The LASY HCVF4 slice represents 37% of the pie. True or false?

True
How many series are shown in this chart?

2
+--
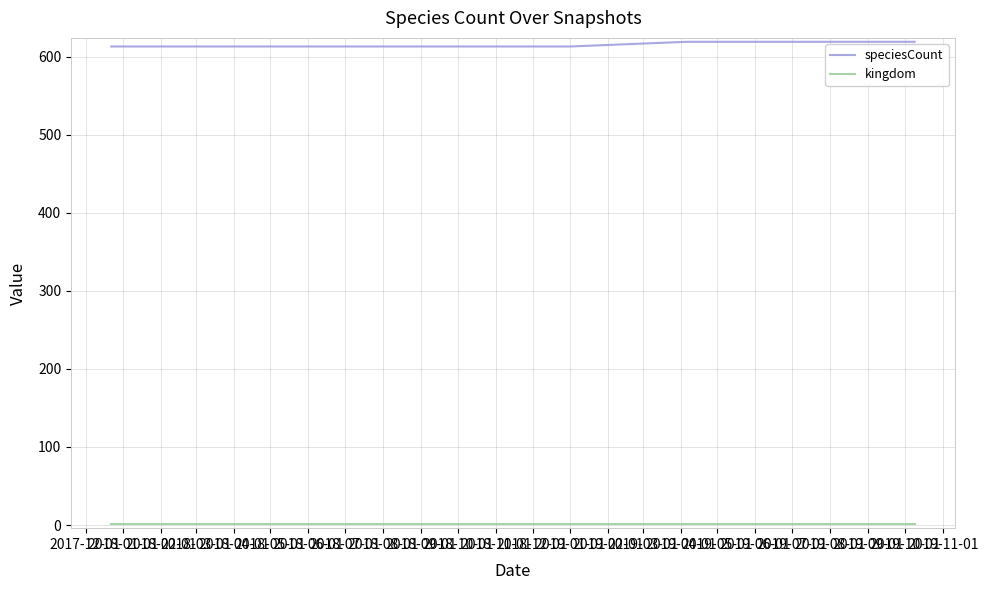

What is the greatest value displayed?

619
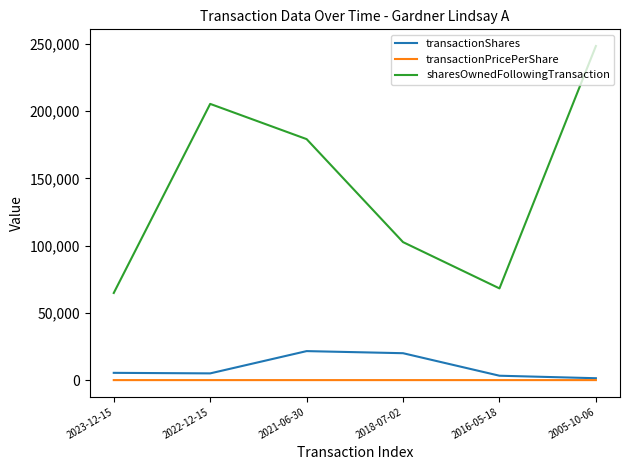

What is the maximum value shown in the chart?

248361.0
+--
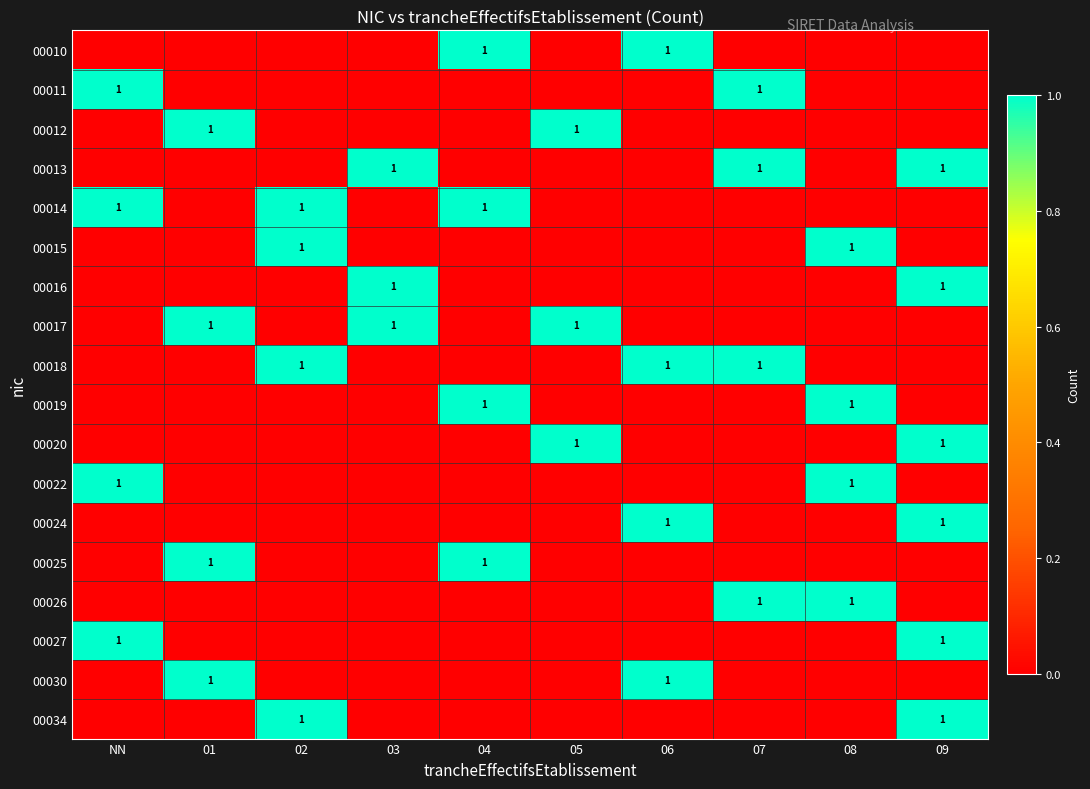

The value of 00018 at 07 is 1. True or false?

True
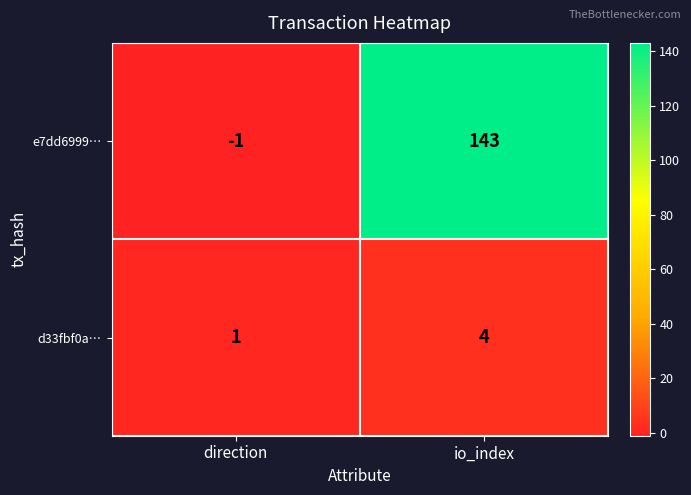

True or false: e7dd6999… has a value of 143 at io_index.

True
+--
- **TASK INSTRUCTIONS**
Copy the records starting at the line containing "The LASY HCVF4" and ending at the line containing "How many series are shown in this chart?", switching "slice" to "wedge" and leaving everything else unchanged.

- **PROBLEM SOLUTION**
The LASY HCVF4 wedge represents 37% of the pie. True or false?

True
How many series are shown in this chart?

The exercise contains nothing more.